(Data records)
=== Section Start ===

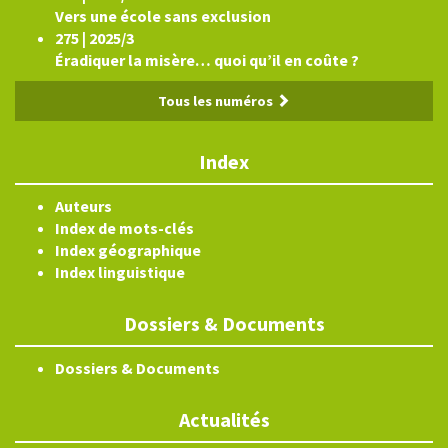
Vers une école sans exclusion
275 | 2025/3
Éradiquer la misère… quoi qu’il en coûte ?
Tous les numéros
Index
Auteurs
Index de mots-clés
Index géographique
Index linguistique
Dossiers & Documents
Dossiers & Documents
Actualités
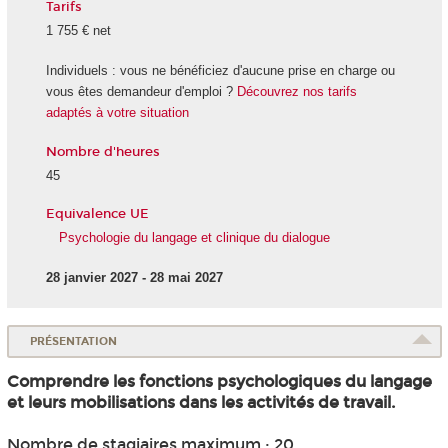
Tarifs
1 755 € net
Individuels : vous ne bénéficiez d'aucune prise en charge ou
vous êtes demandeur d'emploi ?
Découvrez nos tarifs
adaptés à votre situation
Nombre d'heures
45
Equivalence UE
Psychologie du langage et clinique du dialogue
28 janvier 2027 - 28 mai 2027
PRÉSENTATION
Comprendre les fonctions psychologiques du langage
et leurs mobilisations dans les activités de travail.
Nombre de stagiaires maximum : 20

=== Section End ===

Although the records above contain pictures, output every line exactly and leave the pictures out.

Vers une école sans exclusion
275 | 2025/3
Éradiquer la misère… quoi qu’il en coûte ?
Tous les numéros
Index
Auteurs
Index de mots-clés
Index géographique
Index linguistique
Dossiers & Documents
Dossiers & Documents
Actualités
Tarifs
1 755 € net
Individuels : vous ne bénéficiez d'aucune prise en charge ou
vous êtes demandeur d'emploi ?
Découvrez nos tarifs
adaptés à votre situation
Nombre d'heures
45
Equivalence UE
Psychologie du langage et clinique du dialogue
28 janvier 2027 - 28 mai 2027
PRÉSENTATION
Comprendre les fonctions psychologiques du langage
et leurs mobilisations dans les activités de travail.
Nombre de stagiaires maximum : 20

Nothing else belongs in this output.